Hi All,
I'm new to ANTLR and trying to use it to parse config files of a FortiGate firewall. I found several, quite messy, implementations with regexes that are difficult to maintain and adapt to newer version of the FortiGate. So I started working on a project to generate the parser with ANTLR; just to see if it's possible. After reading the first couple of chapters of the book I focused on the big structure first: I created a grammar that parses the mandatory top level config sections first. When that works I want to gradually zoom in on the more specific language constructs.

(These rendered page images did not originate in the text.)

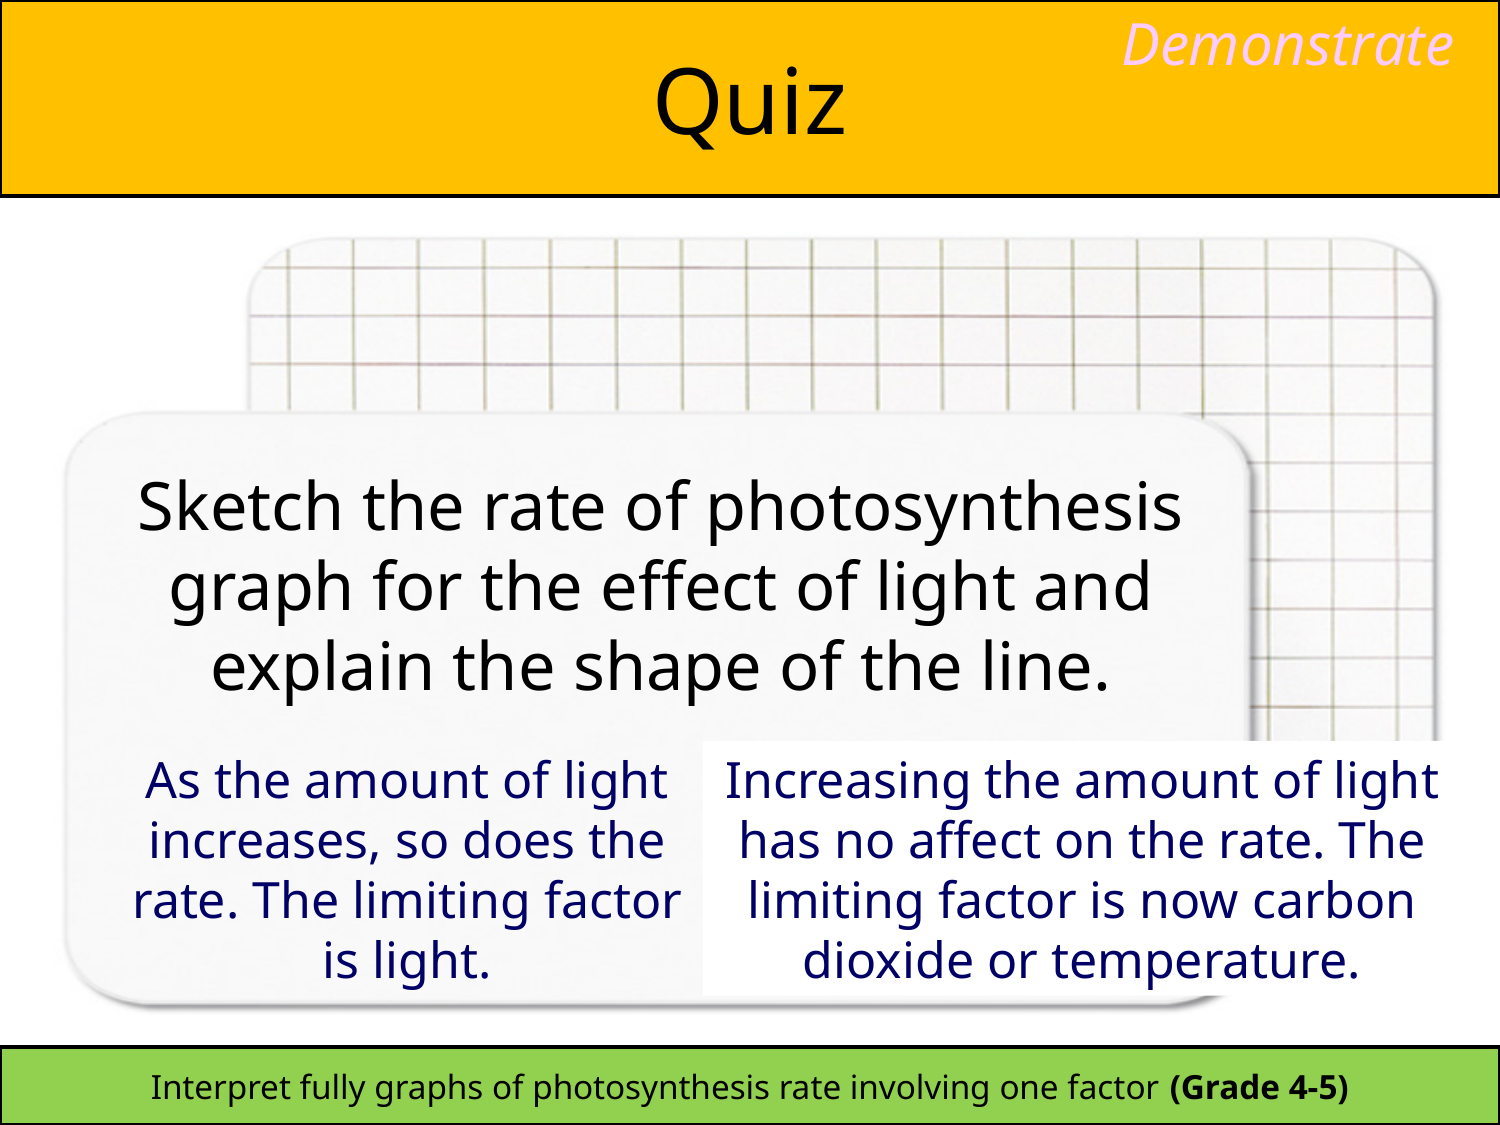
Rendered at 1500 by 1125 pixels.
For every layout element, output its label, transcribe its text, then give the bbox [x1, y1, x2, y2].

title Quiz [0, 0, 1500, 195]
picture [0, 195, 1500, 1047]
text_box Demonstrate [1106, 0, 1470, 85]
text_box Interpret fully graphs of photosynthesis rate involving one factor (Grade 4-5) [0, 1053, 1500, 1125]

It's stunning how well ANTLR already manages to parse the example config files into a parse tree.
The config file format in a nutshell:
- starts with some comments with version info
- continues with a "config section" listing vdoms, then a global "config section", then a "config_section" for each vdom
- contains a lot of nesting; config sections can be nested; a edit section can be nested in a set statement section (and vice versa)

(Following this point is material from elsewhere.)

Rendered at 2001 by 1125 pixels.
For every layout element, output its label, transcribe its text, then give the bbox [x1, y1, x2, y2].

- it has some weird inconsistencies: a edit section can be closed by an "end"; or alternatively by an "next" in one of it outer sections
The example.conf attachment contains a representative config file.
I'm stuck on some concepts:
- I need a way to match all config that doesn't belong to one of the defined parts yet: without this every change in the grammar has unpredictable results for the complete parsing tree
- It's difficult, at least for me, to get the nested config section stuff right
- I'm struggling with stuff like: should I include the mandatory newline before the end of a section or not; it seems a lot cleaner, and possible, without the \n
- Should I define each config section that is possible: e.g. "config router" instead of "config KEYWORD"

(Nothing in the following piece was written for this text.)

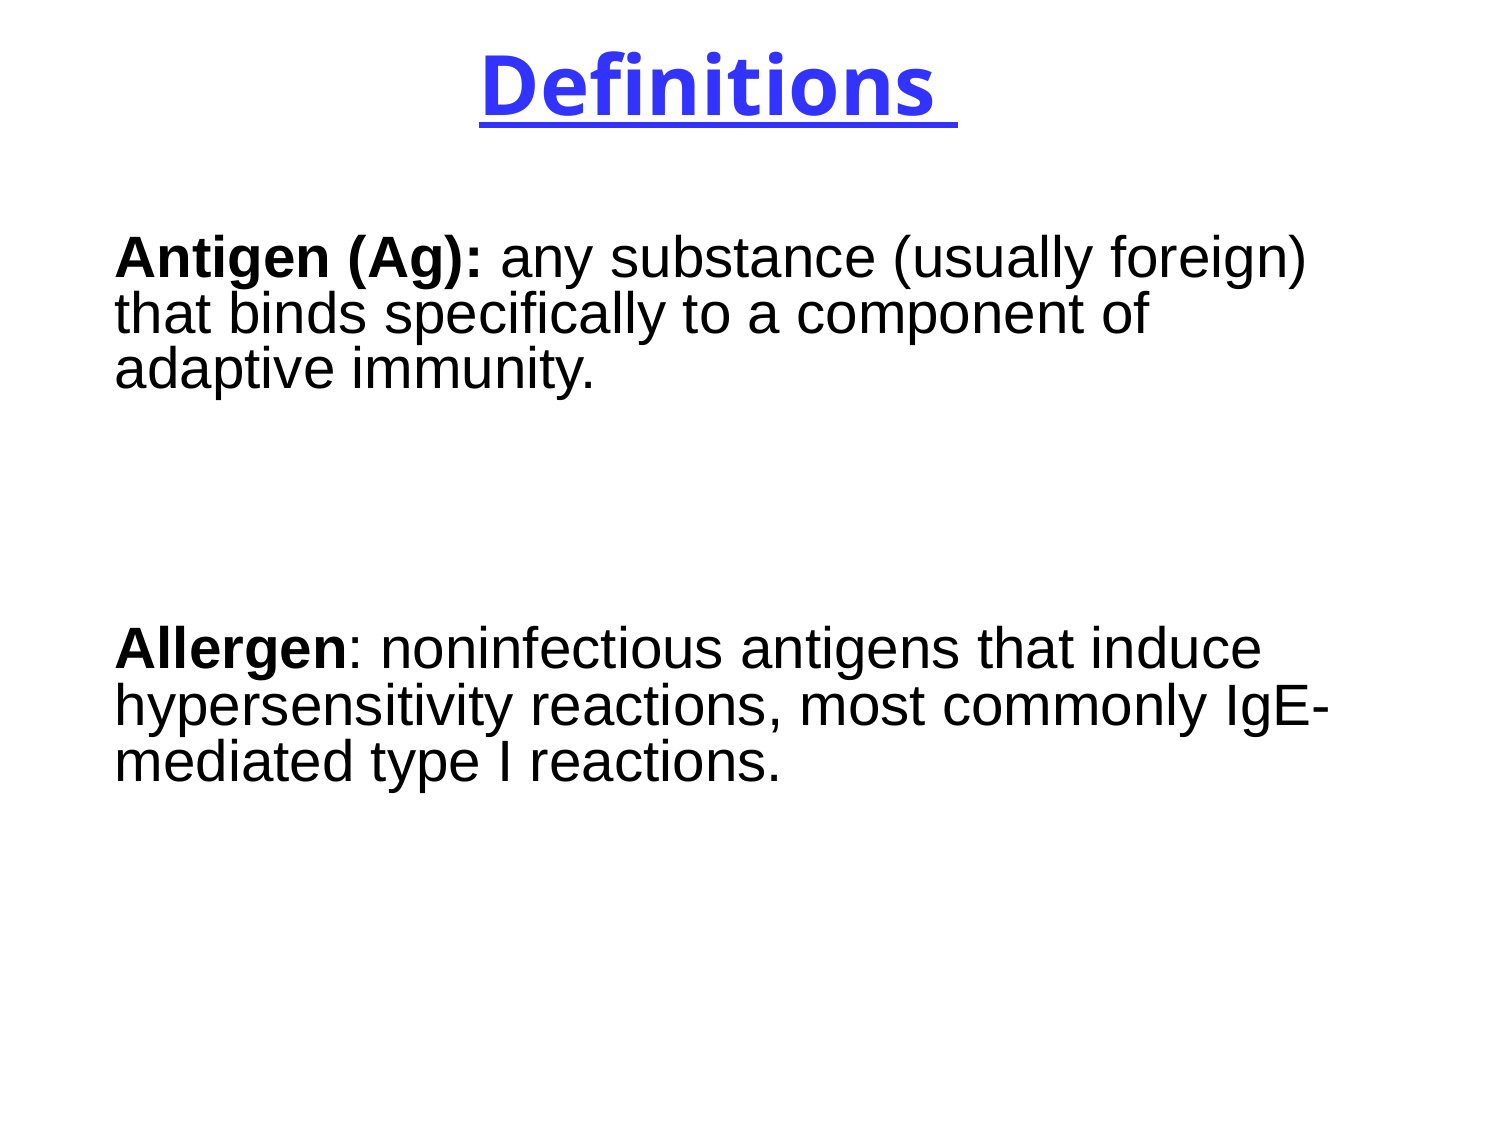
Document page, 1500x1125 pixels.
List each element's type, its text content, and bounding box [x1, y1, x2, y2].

text_box Antigen (Ag): any substance (usually foreign) that binds specifically to a component of adaptive immunity. Allergen: noninfectious antigens that induce hypersensitivity reactions, most commonly IgE-mediated type I reactions. [99, 224, 1400, 968]
text_box Definitions [187, 24, 1250, 140]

- The book is very clear; but it's quite hard to find some examples of grammars parsing config files with it
The grammar so far:
grammar FortiGate;
file: config_vdom config_global config_vdom+;
config_global : 'config global' config_system+ NEWLINE NEWLINE 'end' ;
config_system : 'config system' IDENTIFIER NEWLINE statements+ NEWLINE 'end' ;
config_vdom : 'config vdom' (statements)* NEWLINE 'end' ;
edit_section : 'edit' '"'IDENTIFIER'"' NEWLINE set_statement* 'next' ;
set_statement : 'set' IDENTIFIER+ NEWLINE ;
/* a statement can be either a nested config section or some statements */
statements : edit_section
| set_statement
| IDENTIFIER+
;
//LEXER RULES
IDENTIFIER : [a-zA-Z0-9-=]+ ;
NEWLINE : '\r'? '\n' ; // return newlines to parser: TODO; determine if we need this to determine END of section
WS : [ \t]+ -> skip ; // Define whitespace rule, toss it out
COMMENT : '#' -> skip ;
Any help is appreciated, bear with me; I'm still reading the book :)
Kind Regards,
R. Dohmen